SQMS Center

Materials for 2D and 3D quantum devices

Our goals: Understand and mitigate the key limiting mechanism of coherence in superconducting qubits, such as losses in two-level systems in oxides, non-thermal quasiparticles, and the bulk substrate.

• Demonstrate a jump of at least an order of magnitude in coherence times with superconducting 2D transmons with coherence up to miliseconds, along with a decrease in performance spread to enable the high coherence multiqubit processors.
• Demonstrate SRF cavities with coherence times up to tens of seconds.

The SQMS collaboration has launched the largest systematic investigation into the origin of decoherence of materials. By studying performance differences of state-of-the-art qubits with the world’s most advanced materials and superconducting characterization techniques, together with modeling efforts, the Center is building a hierarchy of loss mechanisms that informs how to fabricate the next generation of high-coherence qubits and processors.

As an example, SQMS scientists used time-of-flight secondary ion mass spectrometry, ToF-SIMS, for the first time to reveal impurities such as oxygen, hydrogen, carbon, chlorine, fluorine, sodium, magnesium, and calcium by building a three-dimensional reconstruction of the qubit at the atomic level. This technique involves bombarding ions at a qubit to chip away at it. The resultant ions ejected from the qubit are detected with part-per-million sensitivities. As another example, by employing techniques such as electron microscopy, atomic force microscopy, and x-ray diffraction for the first time at cryogenic temperatures to analyze qubits, we have identified new features such as nano-hydride formation as one of the factors that reduce coherence times. Various other advanced characterization techniques applied to state of the art transmon qubits have shed light on several important sources of decoherence in oxides, interfaces and substrates.

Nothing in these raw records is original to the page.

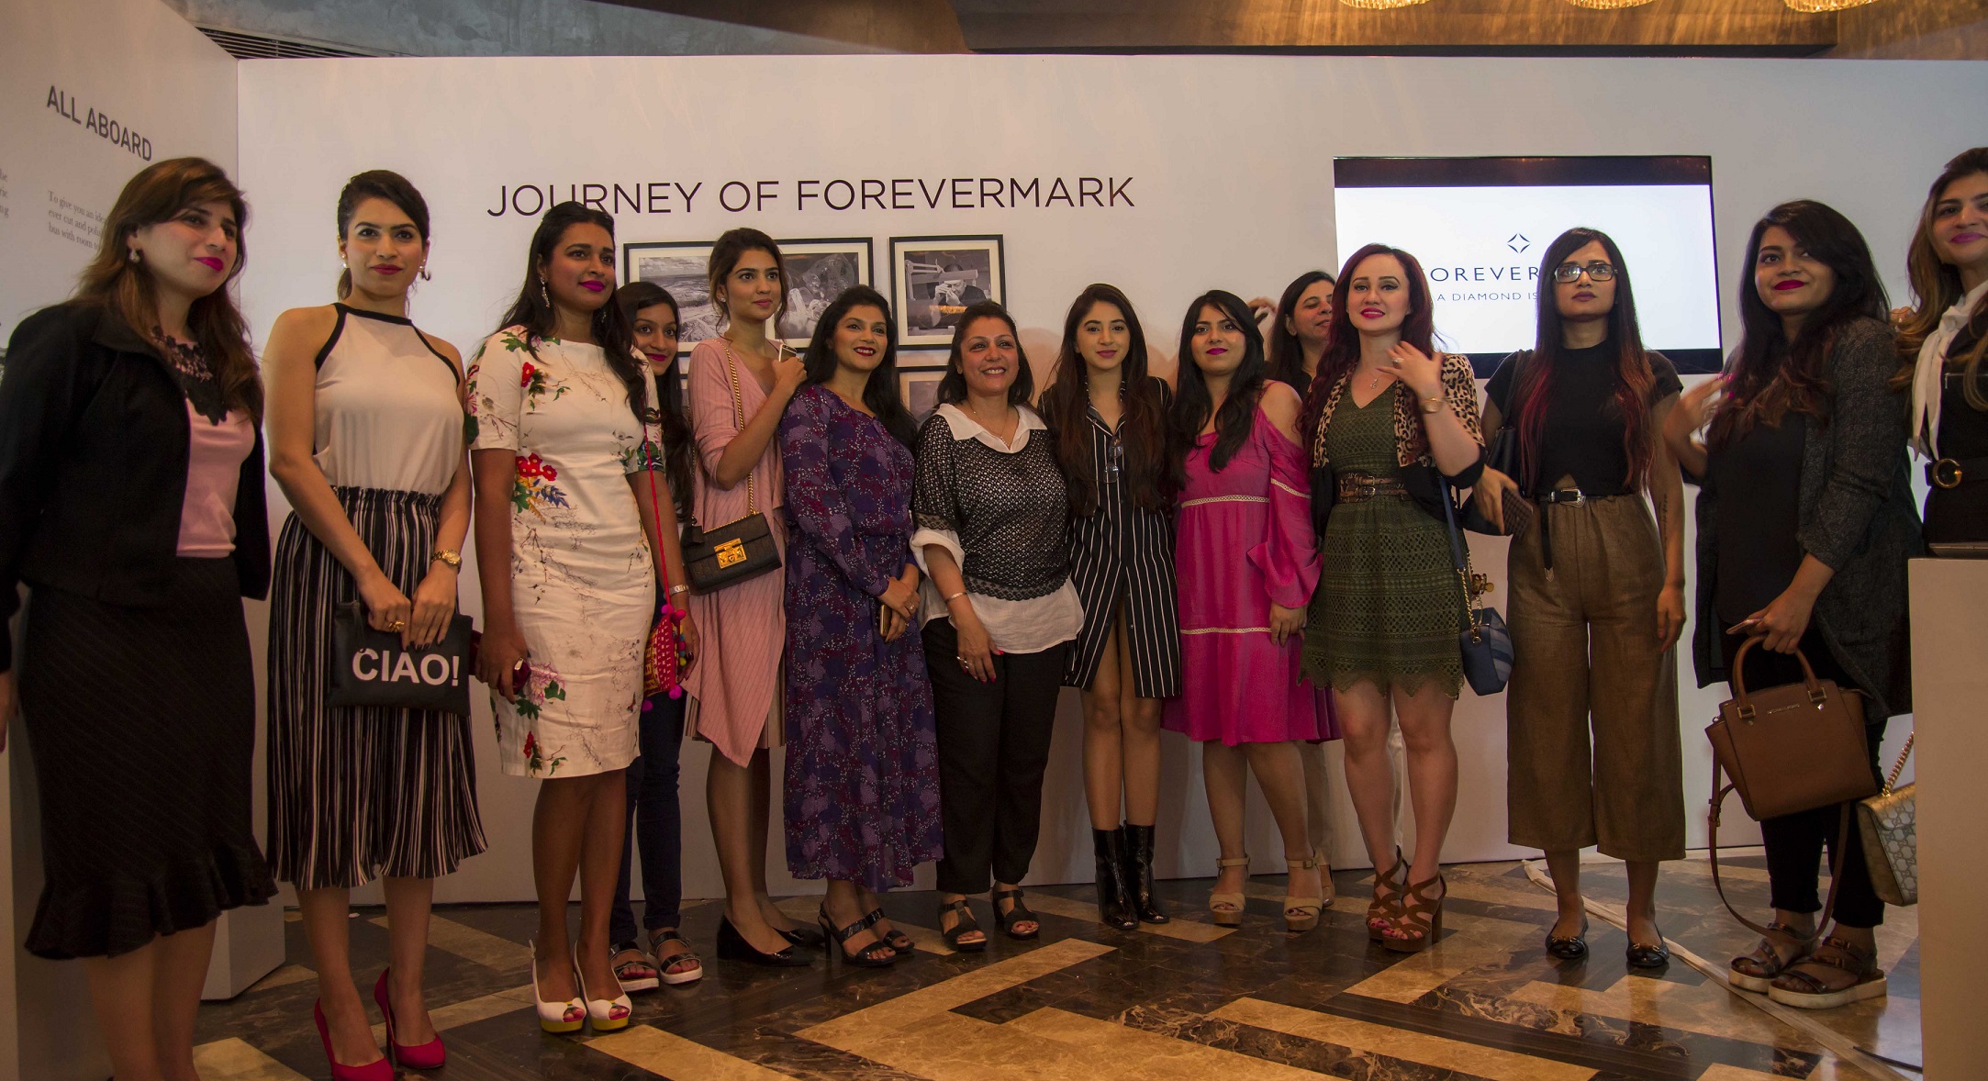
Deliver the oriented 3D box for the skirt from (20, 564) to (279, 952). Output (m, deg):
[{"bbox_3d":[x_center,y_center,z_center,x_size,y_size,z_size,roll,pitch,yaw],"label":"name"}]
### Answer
[{"bbox_3d":[-1.359,0.346,2.130,0.340,0.630,0.350,-3,-2,31],"label":"skirt"}]

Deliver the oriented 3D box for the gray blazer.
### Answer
[{"bbox_3d":[1.687,-0.048,2.750,0.320,0.820,0.430,0,-2,-35],"label":"gray blazer"}]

The Nanofabrication Taskforce

The advances in the understanding of sources of decoherence from the materials’ efforts guide the development of new processes for quantum device fabrication. SQMS has established the first national Nanofabrication Taskforce, bringing together qubit fabrication experts from Fermilab, NIST, Northwestern, and Rigetti Computing. This taskforce focuses on making devices with new standard processes and verifying the reproducibility of results across four different state-of-the-art foundries. Results include newly developed innovative fabrication techniques, such as niobium surface encapsulation and silicon surface passivation, which have systematically improved the performance of transmon qubits to world-leading values.